## Exercises to complete
1 > In the article on Rutherford Chang's White Album collection, what are all the locations where "We Buy White Albums" has been shown?
2 > Can you resume the article on Rutherford Chang's White Album collection, picking up right after its final sentence?

## Excerpted passage
☆ ☆ ☆ ☆
Dismissing claims by critics that the Beatles’ sole LP from 1968 would have worked better had the songs been curated into a tighter, single-disc release, Paul McCartney commented: “It was great. It sold. It’s the bloody Beatles’ White Album. Shut up!”

Amen to that. I’m a “late Beatles” guy, and, for me anyway, The White Album is utterly central to the Beatles’ allure. Artist Rutherford Chang appears to be a “late Beatles” guy too, and he’s making a decent bid to be regarded as the world’s number-one fan of The White Album and its decidedly minimalist cover by Richard Hamilton. He’s been buying up as many first pressings of the album as he can (the first pressing numbered more than three million). He now owns more than 1,000 first pressings of it, which he exhibits in spaces that are set up to resemble record shops: you can flip through the “inventory” just like at any record shop, and you are permitted to play any of the albums there on the provided record player. Unlike a record shop, however, the relation of consumer to establishment is reversed: You cannot buy anything there, but you can sell a first pressing of The White Album if you have one. The show is called “We Buy White Albums.”
 

 
Chang has exhibited the always-growing collection of albums for the last couple of years. “We Buy White Albums” has appeared in several locations in the United States as well as Shanghai, Denmark, and Ireland.
☆ ☆ ☆ ☆
[Dataset entries]
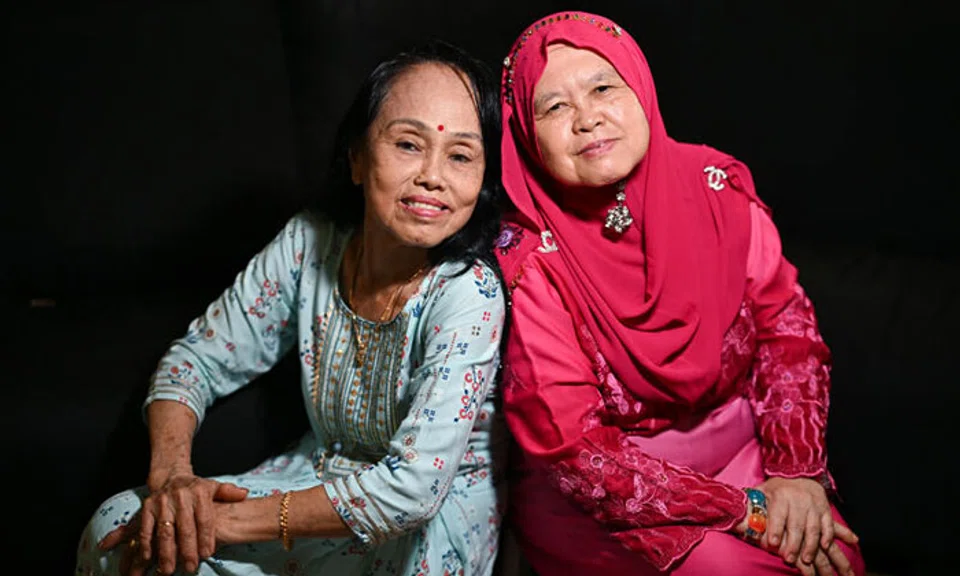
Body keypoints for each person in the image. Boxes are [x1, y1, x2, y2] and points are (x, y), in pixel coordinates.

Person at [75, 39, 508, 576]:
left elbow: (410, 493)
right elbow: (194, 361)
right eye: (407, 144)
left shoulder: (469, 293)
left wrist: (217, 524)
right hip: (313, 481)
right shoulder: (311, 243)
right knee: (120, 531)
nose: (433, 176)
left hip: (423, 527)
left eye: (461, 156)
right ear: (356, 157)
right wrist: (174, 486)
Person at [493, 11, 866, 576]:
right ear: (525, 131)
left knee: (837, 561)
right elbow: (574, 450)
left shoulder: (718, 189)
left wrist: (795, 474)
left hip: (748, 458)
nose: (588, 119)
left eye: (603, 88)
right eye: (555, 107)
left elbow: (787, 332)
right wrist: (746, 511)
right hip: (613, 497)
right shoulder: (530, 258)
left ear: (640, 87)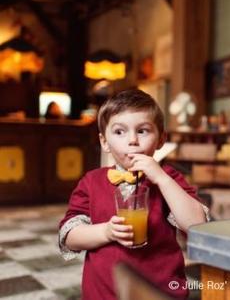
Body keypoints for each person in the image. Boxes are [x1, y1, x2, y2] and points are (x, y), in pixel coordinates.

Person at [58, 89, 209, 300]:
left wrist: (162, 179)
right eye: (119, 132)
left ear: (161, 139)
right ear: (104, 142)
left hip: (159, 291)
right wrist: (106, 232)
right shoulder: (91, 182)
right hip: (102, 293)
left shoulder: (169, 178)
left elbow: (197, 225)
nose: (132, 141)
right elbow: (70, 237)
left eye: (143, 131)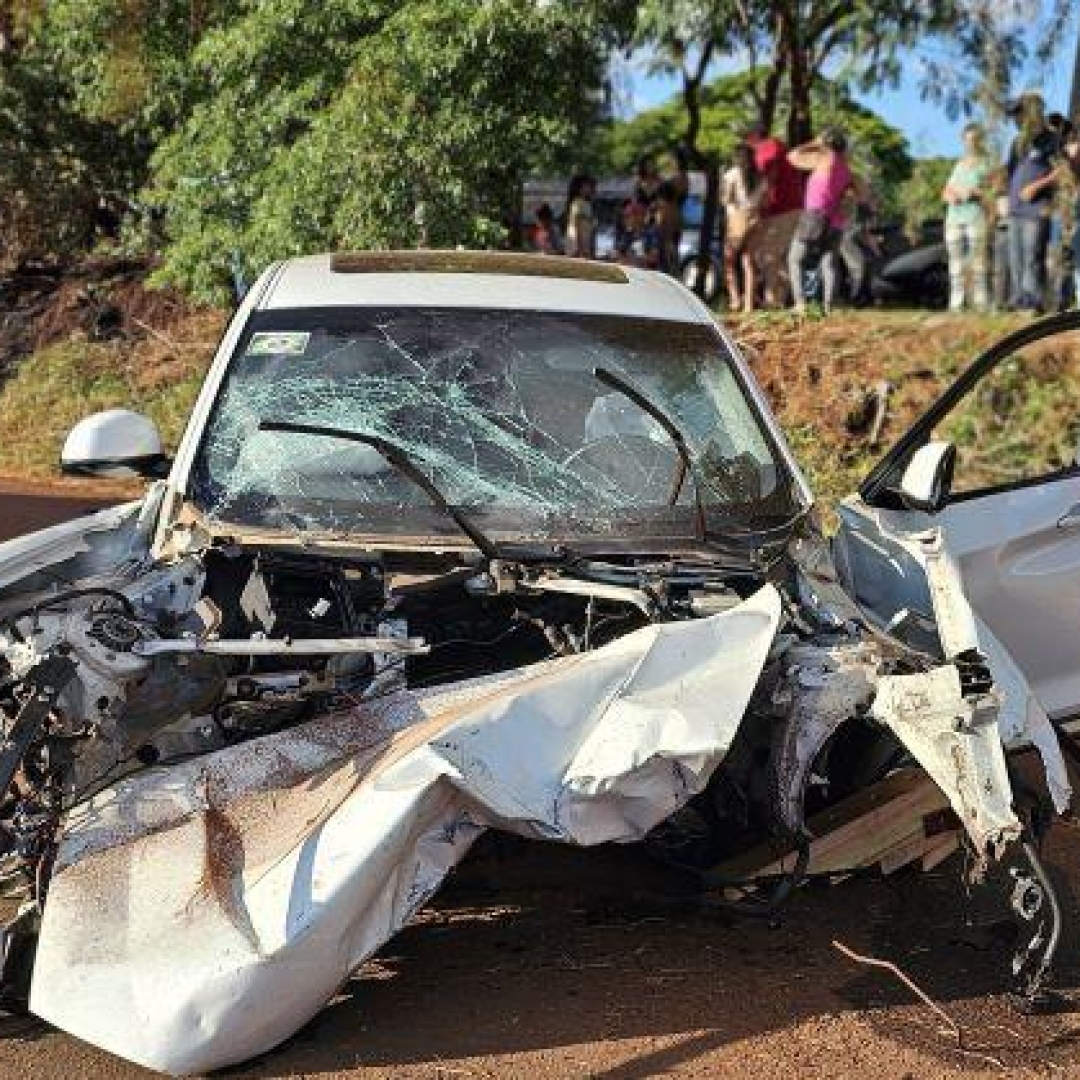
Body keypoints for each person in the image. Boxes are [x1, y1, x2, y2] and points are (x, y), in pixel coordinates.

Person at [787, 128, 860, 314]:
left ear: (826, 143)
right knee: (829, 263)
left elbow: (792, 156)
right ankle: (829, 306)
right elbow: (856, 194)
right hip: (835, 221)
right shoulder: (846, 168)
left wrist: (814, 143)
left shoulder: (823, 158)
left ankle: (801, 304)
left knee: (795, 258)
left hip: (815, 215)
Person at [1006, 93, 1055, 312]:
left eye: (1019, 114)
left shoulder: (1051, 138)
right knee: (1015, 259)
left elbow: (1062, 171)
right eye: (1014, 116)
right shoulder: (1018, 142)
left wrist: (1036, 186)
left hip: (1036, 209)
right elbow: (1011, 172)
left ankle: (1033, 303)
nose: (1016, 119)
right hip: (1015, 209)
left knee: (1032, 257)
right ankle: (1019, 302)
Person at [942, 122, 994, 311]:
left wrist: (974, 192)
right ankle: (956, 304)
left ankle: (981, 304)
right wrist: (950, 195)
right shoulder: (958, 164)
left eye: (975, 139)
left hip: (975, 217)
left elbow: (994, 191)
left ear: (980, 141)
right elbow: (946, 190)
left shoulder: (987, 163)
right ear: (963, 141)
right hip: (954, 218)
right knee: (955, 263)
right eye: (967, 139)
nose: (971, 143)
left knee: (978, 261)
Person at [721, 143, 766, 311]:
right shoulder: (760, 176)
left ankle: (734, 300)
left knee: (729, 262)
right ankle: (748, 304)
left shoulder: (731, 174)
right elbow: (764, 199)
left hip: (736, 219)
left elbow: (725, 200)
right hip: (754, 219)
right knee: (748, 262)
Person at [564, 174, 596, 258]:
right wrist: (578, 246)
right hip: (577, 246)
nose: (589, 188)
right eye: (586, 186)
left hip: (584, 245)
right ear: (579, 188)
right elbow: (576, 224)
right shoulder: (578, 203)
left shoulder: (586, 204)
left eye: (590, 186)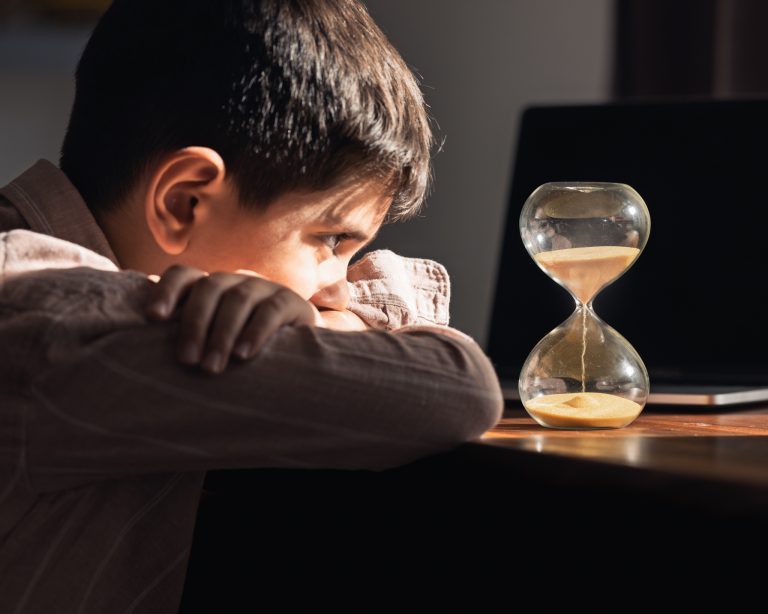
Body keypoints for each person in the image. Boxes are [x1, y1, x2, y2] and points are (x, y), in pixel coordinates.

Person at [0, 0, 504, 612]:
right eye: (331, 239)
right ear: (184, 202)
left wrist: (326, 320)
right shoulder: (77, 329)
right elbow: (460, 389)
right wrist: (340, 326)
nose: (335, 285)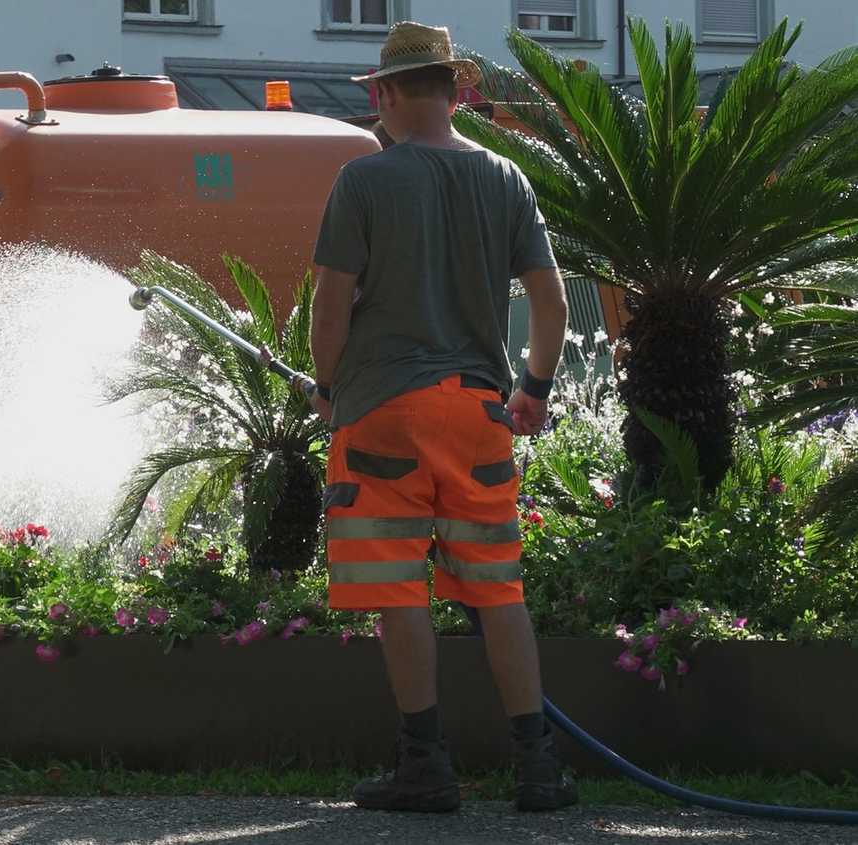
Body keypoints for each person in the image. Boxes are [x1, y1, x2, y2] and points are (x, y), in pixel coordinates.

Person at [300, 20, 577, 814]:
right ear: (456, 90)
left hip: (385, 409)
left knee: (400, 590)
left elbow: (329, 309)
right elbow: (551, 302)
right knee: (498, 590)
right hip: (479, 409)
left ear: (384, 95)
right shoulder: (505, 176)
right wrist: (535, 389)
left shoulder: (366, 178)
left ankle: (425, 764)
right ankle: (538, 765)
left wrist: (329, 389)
☆ ☆ ☆ ☆
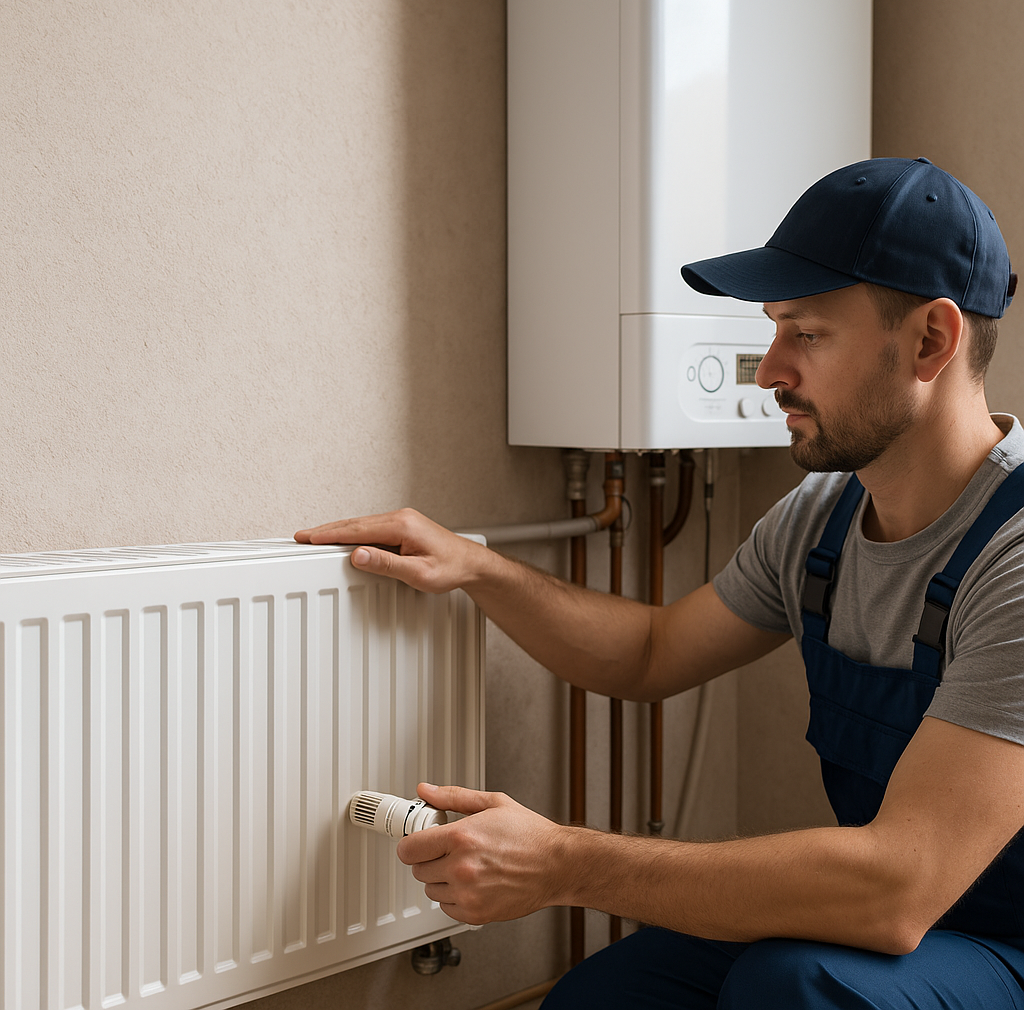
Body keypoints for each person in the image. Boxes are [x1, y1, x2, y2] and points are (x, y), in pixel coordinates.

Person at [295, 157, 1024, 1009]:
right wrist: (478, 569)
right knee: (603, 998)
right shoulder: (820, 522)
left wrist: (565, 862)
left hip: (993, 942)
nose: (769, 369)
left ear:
☆ ☆ ☆ ☆
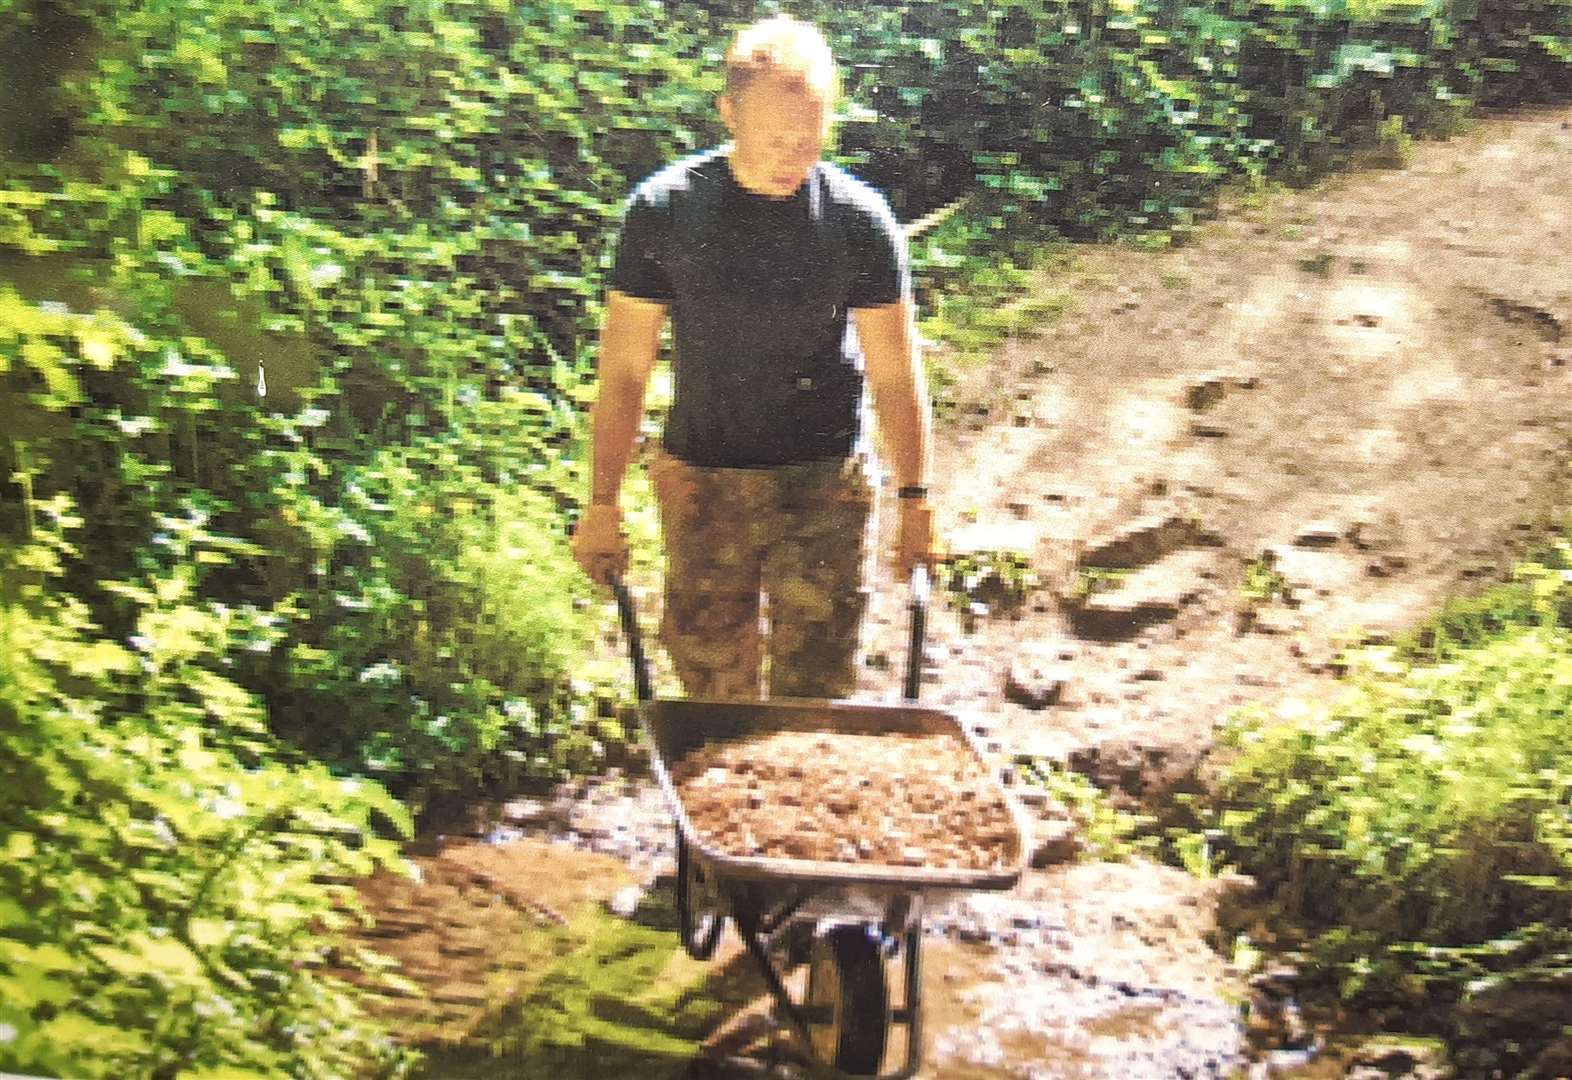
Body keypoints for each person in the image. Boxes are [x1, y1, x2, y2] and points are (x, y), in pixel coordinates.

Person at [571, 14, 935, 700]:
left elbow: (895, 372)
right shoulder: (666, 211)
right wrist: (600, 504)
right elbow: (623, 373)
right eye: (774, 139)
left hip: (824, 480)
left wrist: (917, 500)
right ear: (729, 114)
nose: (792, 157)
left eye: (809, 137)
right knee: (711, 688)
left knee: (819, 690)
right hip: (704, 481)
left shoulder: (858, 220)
☆ ☆ ☆ ☆
## Answer set
1 >
- United States
- Shanghai
- Denmark
- Ireland

2 >
Last year, from January to March,  “We Buy White Albums” was exhibited at Recess, 41 Grand Street, New York. I was a resident of New York City during that time, but unfortunately I was out of town the entire period this show was on. I wish I’d been able to see it. Eilon Paz of Dust and Grooves interviewed Chang during that show, and it richly merits its status as the essential Rutherford Chang/White Album interview. Here are a few excerpts:
 

Q: Are you a vinyl collector?

A: Yes, I collect White Albums.

Q: Do you collect anything other than that?

A: I own some vinyl and occasionally buy other albums, but nothing in multiples like the White Album.

Q: Why just White Album? why not Abbey road? or Rubber Soul?

A: The White Album has the best cover. I have a few copies of Abbey Road and Rubber Soul, but I keep those in my “junk bin”.

Q: Why do you find it so great? It’s a white, blank cover. Are you a minimalist?

A: I’m most interested in the albums as objects and observing how they have aged. So for me, a Beatles album with an all white cover is perfect.

Q: Do you care about the album’s condition?

A: I collect numbered copies of the White Album in any condition. In fact I often find the “poorer” condition albums more interesting.

-snip-

Q: Are you collecting as an artist or as a music fan?

A: I’m collecting them as cultural artifacts.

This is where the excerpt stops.